Preexisting Assets & Metrics

HBN was currently satisfied with their existing host and their content wasn’t a total loss. While this content would need some TLC from a copywriter and the HBN staff, some of it could still be used. Our friends at Novus had just worked with HBN to create a brand new identity system. They worked with photographers to create some powerful images of the mothers and children HBN helps.

Many, if not most of the customers I encounter don’t have metrics/analytics available for the past few years. HBN was a rare case in which they had been signed up to Google Analytics for years and recording user traffic. This information is extremely important because it gives us a glimpse into the user’s mind as we can see what pages are visited most frequently and how users flow from section to section. It will inform every decision we make with content in the next phase.

Target Users

From our research, our target users could be broken up into two primary groups: parents and healthcare providers. In summary:

Mothers and fathers ages 18-35 in the greater Monroe County-area who is in search of information, services, and resources related to perinatal health. While these mothers and fathers come from diverse racial, ethnic, and socio-economic backgrounds, they are united in their love for their children and the search for services and information to help give their children a healthy start in life. These users would also have a considerable chance of having a mobile devices as their primary method of internet access.

Representatives of healthcare providers in the Monroe County-area. These are mid to upper-level representatives/administrators of doctor’s offices, clinics, health insurance carriers, and other providers or provider-affiliated organizations. These representatives may be looking to partner their organization with HBN or other community action networks, as well as leverage the information found in HBN’s directory.

Content and Information Architecture

Sitemap & Fine-Tuning Content

This site contained over 100 pages of redundant and outdated information. A look inside of the CMS (WordPress) revealed a lot of buried content as most pages were not linked from the primary navigation. We needed focus. With our two target groups in mind, we simplified or removed site areas.
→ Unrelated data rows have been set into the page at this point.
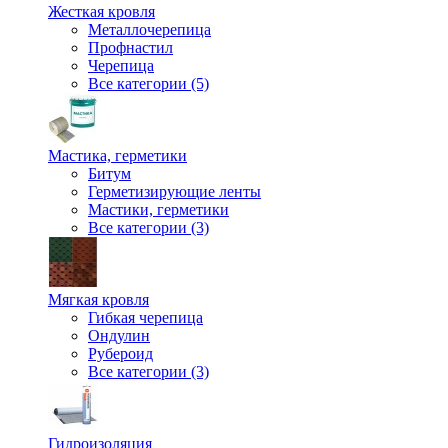
Жесткая кровля
Металлочерепица
Профнастил
Черепица
Все категории (5)
Мастика, герметики
Битум
Герметизирующие ленты
Мастики, герметики
Все категории (3)
Мягкая кровля
Гибкая черепица
Ондулин
Рубероид
Все категории (3)
Гидроизоляция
The site went from over one hundred pages to thirteen accompanied by three post-based areas for specialty content (“Blog,” “News/Events,” and “Directory”). Of the remaining pages, one targeted each group (“Mothers” and “Providers”) while other pages provided necessary information about the organization (“About”, “Contact”, “Services”), programs, and fundraisers.
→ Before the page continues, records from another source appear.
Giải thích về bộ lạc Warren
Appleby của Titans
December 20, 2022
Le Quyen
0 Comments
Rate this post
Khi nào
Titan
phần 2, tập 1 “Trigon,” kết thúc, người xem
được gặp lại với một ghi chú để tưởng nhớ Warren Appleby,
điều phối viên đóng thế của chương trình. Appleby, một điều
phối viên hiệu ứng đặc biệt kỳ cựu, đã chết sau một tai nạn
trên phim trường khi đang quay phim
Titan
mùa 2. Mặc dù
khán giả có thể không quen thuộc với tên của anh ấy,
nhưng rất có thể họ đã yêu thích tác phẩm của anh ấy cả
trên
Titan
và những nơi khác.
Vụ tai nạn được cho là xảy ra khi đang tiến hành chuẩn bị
The homepage would feature information catered to our potential users: A clear call to mothers and healthcare providers, news and events, blog postings, and a featured social media campaign. Each was broken into vertically stacked sections. The primary navigation was fixed at the top of the page and used a multi-level “sliding door” style system. Social Media icons were contained inside the sliding door, while the “donate” button is kept on the fixed navbar. An optional secondary navigation system would fall to the left of each page. Related regions were located in rectangular areas above the footer of each page.

The site was designed around 4 breakpoints: tiny (small handheld),  small (handheld/phablet), medium (tablet), and large (desktop). The text resizes across the last three breakpoints, while content moves from multi-column to single column-stacked when viewing on smaller displays. Each breakpoint also uses a proportional 12-column grid system.

Visual Design

The visual design elements aligned with the pre-existing branding created by Novus. We made use of the same magenta, yellow, dark grays, and greens from their style guide. Vector icons from the style guide were included. Photography was provided and used in the backgrounds of banners and section headings. Each of these photos was screened back against our brand colors so as not to obscure any content.

Site composites on mobile
Open navigation on desktop (left) and top-level directory page (right).
Homepage news section on desktop (left) and footer (right).
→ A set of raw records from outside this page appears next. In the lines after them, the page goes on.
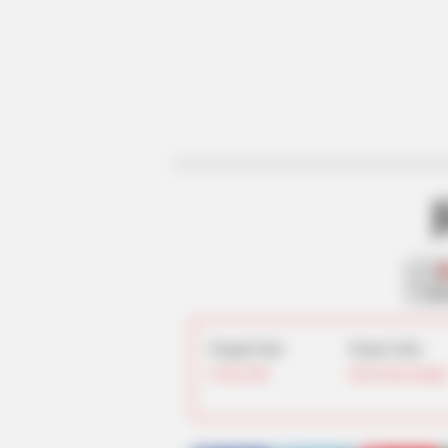
fan
Tanggal Lahir:
Tempat Lahir:
20 Juli
1980
Seoul
,
Korea Selata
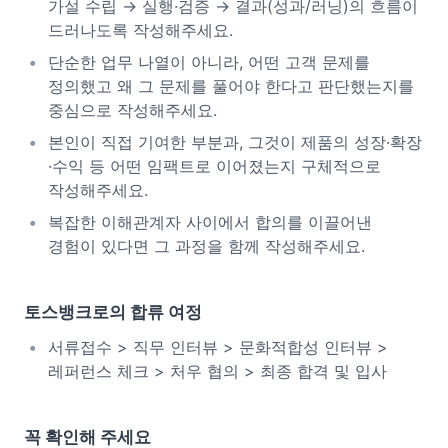
가설 수립 → 실행·검증 → 결과(성과/러닝)의 흐름이
드러나도록 작성해주세요.
단순한 업무 나열이 아니라, 어떤 고객 문제를
정의했고 왜 그 문제를 풀어야 한다고 판단했는지를
중심으로 작성해주세요.
본인이 직접 기여한 부분과, 그것이 제품의 성장·확장
·수익 등 어떤 임팩트로 이어졌는지 구체적으로
작성해주세요.
복잡한 이해관계자 사이에서 합의를 이끌어낸
경험이 있다면 그 과정을 함께 작성해주세요.
토스뱅크로의 합류 여정
서류접수 > 직무 인터뷰 > 문화적합성 인터뷰 >
레퍼런스 체크 > 처우 협의 > 최종 합격 및 입사
꼭 확인해 주세요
A custom-coded theme was created for their existing content-management system: WordPress.  There were no surprises on the PHP end, as some basic WordPress constructs were written for each region (including custom loops, pagination, social sharing, etc.).  Assets were gzipped to reduce file size and increase load times.


The theme itself used the SASS port of the Bootstrap framework to create the basic 12-column grid to align containers and elements. Additionally, a modular file structure was created following the 7:1 approach separating variables, components, and general page styling. The code works in most webkit, gecko, and trident-based browsers (IE9+). For older browsers like IE8, a HTML5 shim was used to grant support for newer, previously unsupported elements.